## DATA
--- START ---

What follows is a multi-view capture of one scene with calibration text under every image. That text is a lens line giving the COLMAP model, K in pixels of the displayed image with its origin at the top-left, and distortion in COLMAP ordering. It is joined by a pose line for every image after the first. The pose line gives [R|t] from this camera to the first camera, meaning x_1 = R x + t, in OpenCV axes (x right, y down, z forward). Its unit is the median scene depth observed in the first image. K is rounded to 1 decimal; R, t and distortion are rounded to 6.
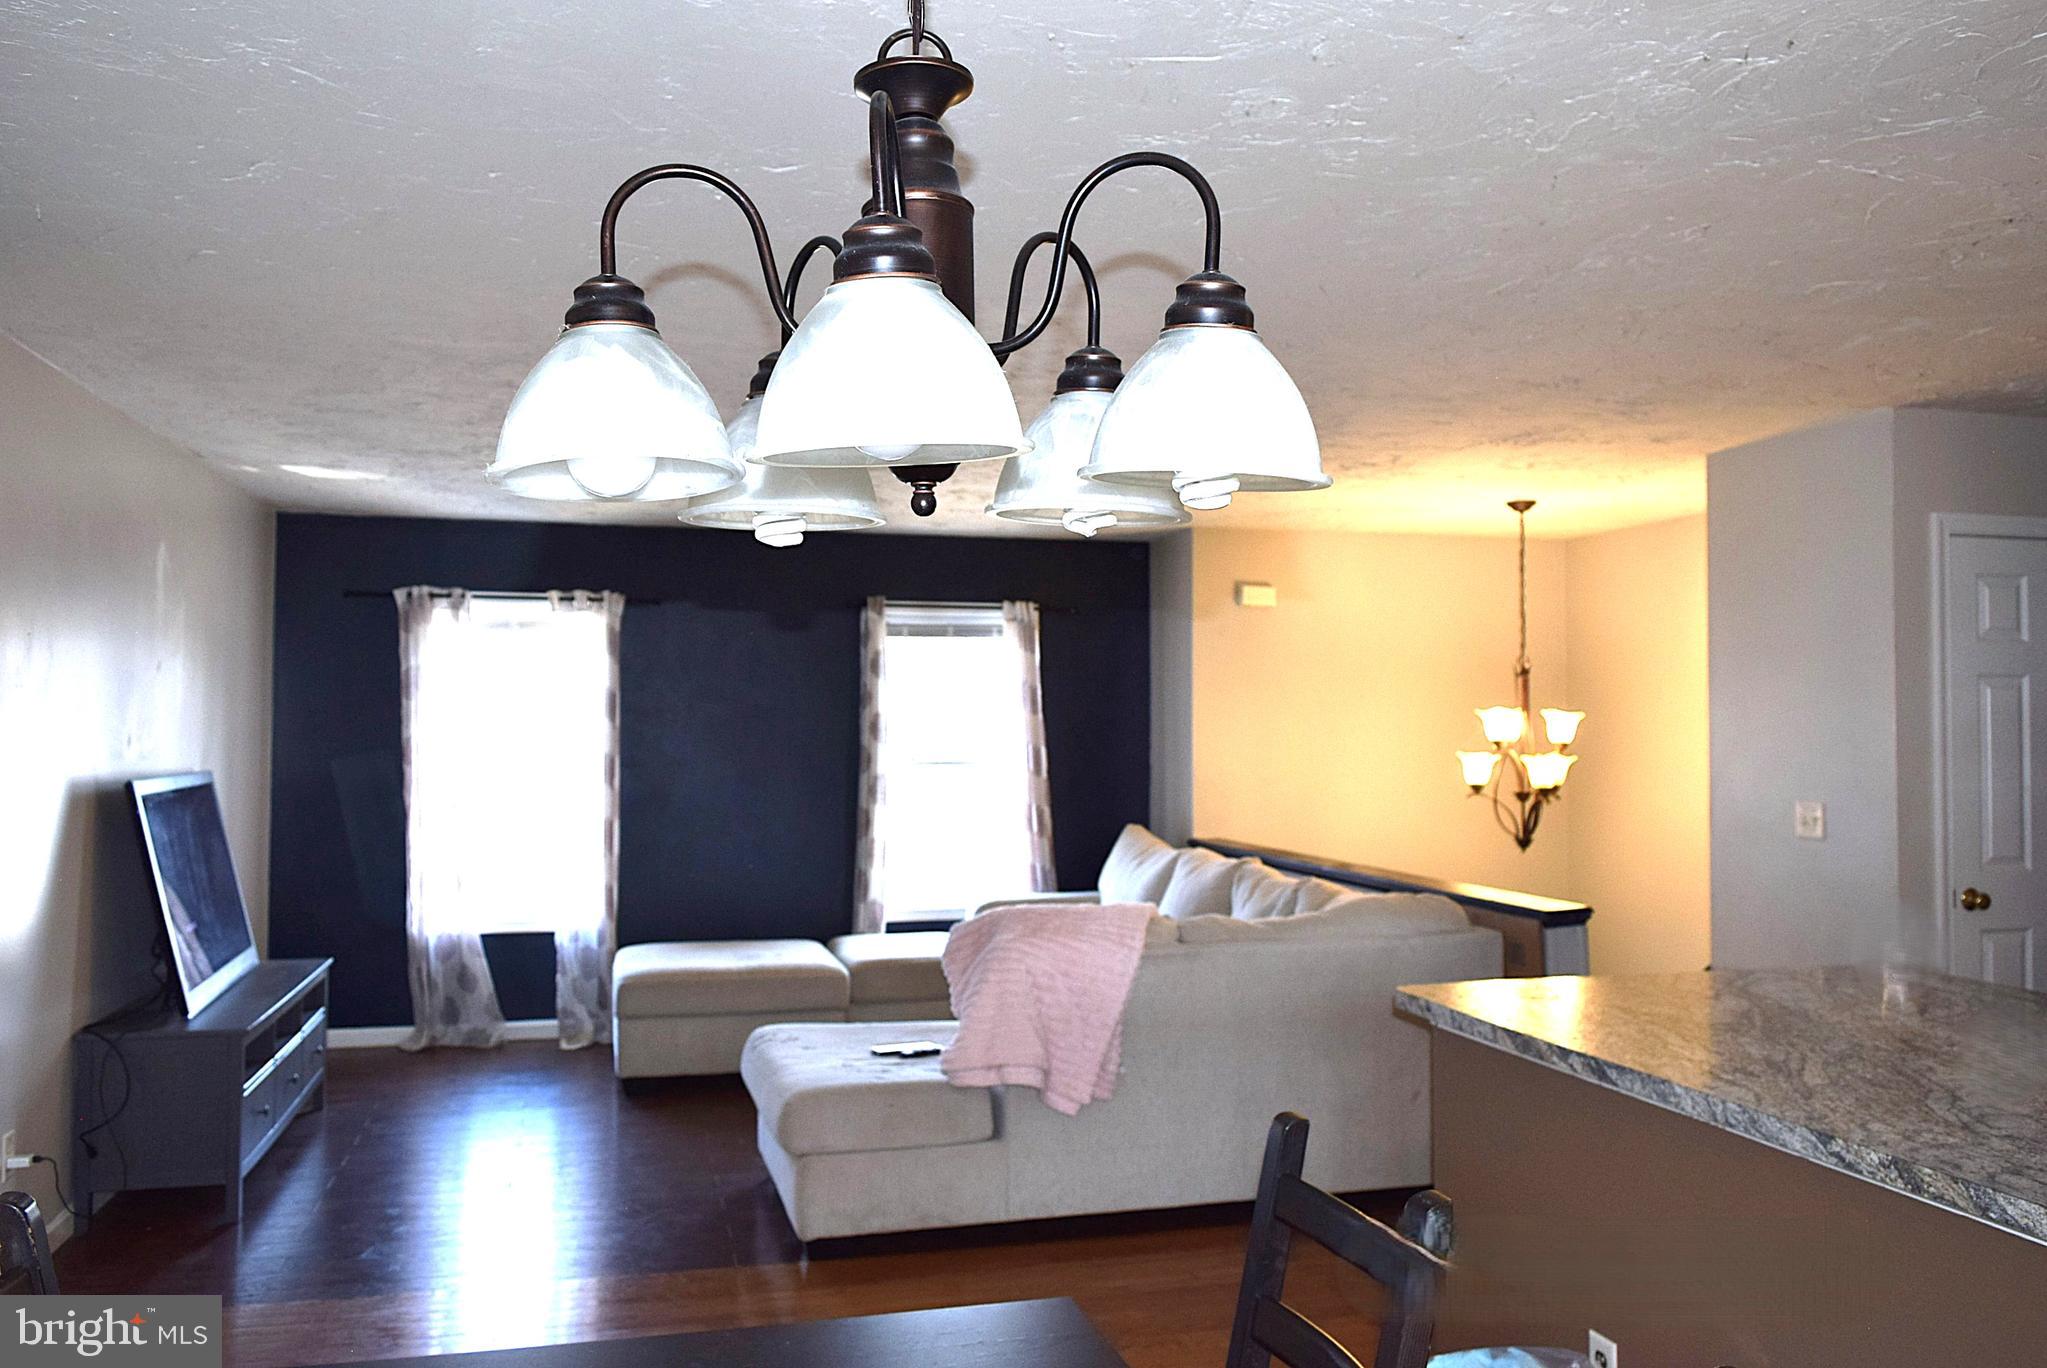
lens RADIAL K [[1591.4, 0, 1022.1], [0, 1591.4, 688.7], [0, 0, 1]] dist [-0.023531, 0.015097]
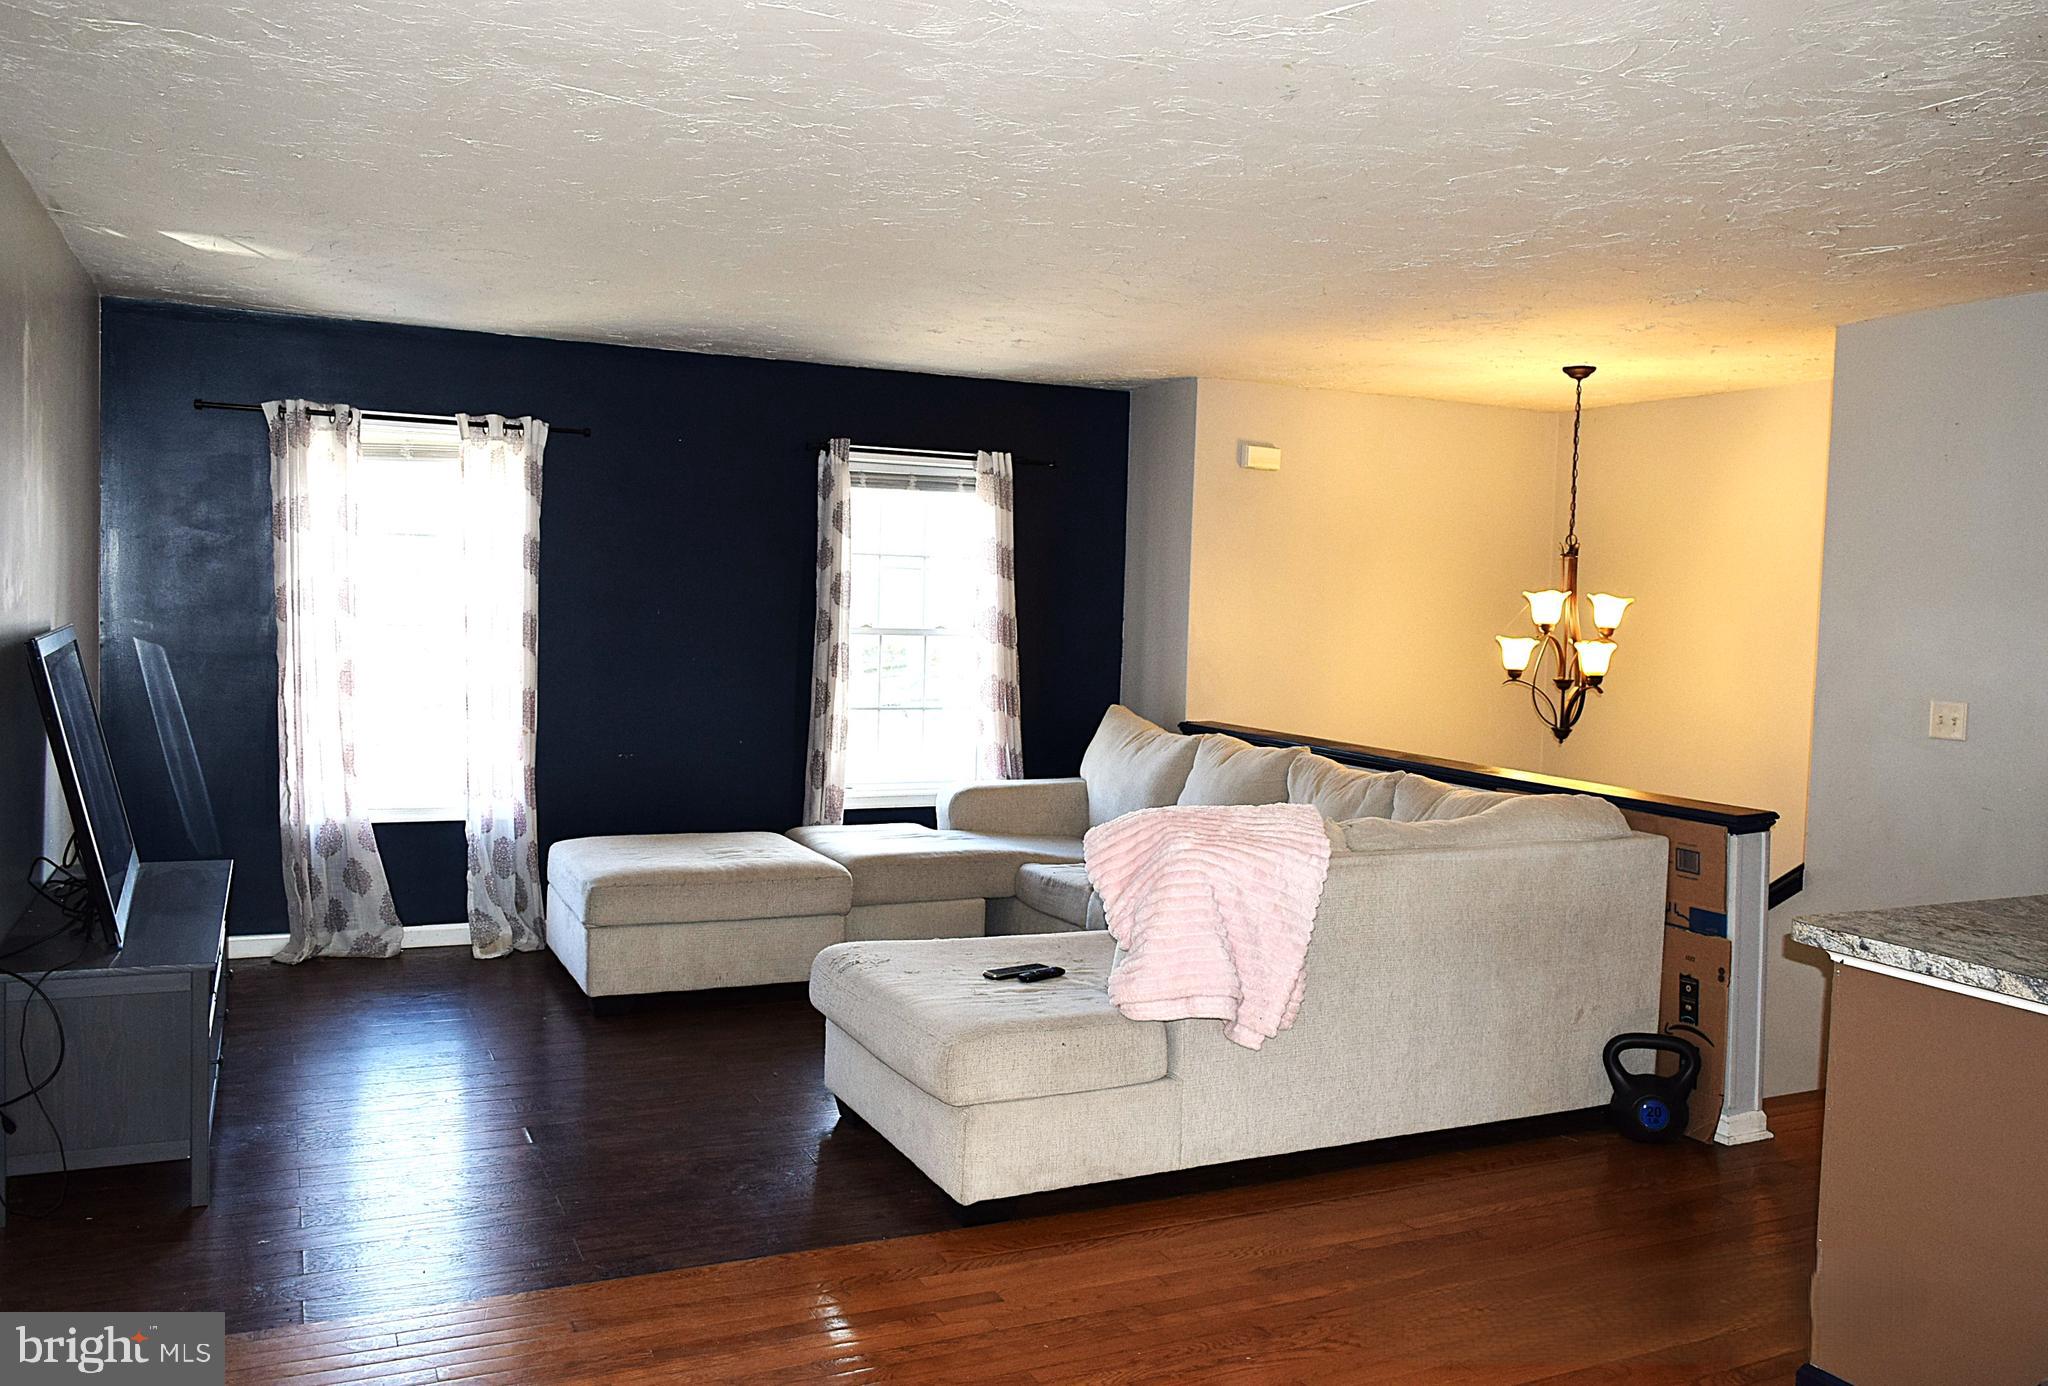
lens RADIAL K [[1626.9, 0, 1024.6], [0, 1626.9, 687.7], [0, 0, 1]] dist [-0.016195, -0.001549]
pose [[0.982582, 0.018369, 0.184919, -0.163178], [-0.033787, 0.996176, 0.080577, 0.002732], [-0.182732, -0.085421, 0.979445, 0.106262]]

--- END ---

## WHAT NEEDS TO BE DONE
Quote every line of text in the listing above word for word, leaving out the pictures.

## ANSWER SPACE
What follows is a multi-view capture of one scene with calibration text under every image. That text is a lens line giving the COLMAP model, K in pixels of the displayed image with its origin at the top-left, and distortion in COLMAP ordering. It is joined by a pose line for every image after the first. The pose line gives [R|t] from this camera to the first camera, meaning x_1 = R x + t, in OpenCV axes (x right, y down, z forward). Its unit is the median scene depth observed in the first image. K is rounded to 1 decimal; R, t and distortion are rounded to 6.
lens RADIAL K [[1591.4, 0, 1022.1], [0, 1591.4, 688.7], [0, 0, 1]] dist [-0.023531, 0.015097]
lens RADIAL K [[1626.9, 0, 1024.6], [0, 1626.9, 687.7], [0, 0, 1]] dist [-0.016195, -0.001549]
pose [[0.982582, 0.018369, 0.184919, -0.163178], [-0.033787, 0.996176, 0.080577, 0.002732], [-0.182732, -0.085421, 0.979445, 0.106262]]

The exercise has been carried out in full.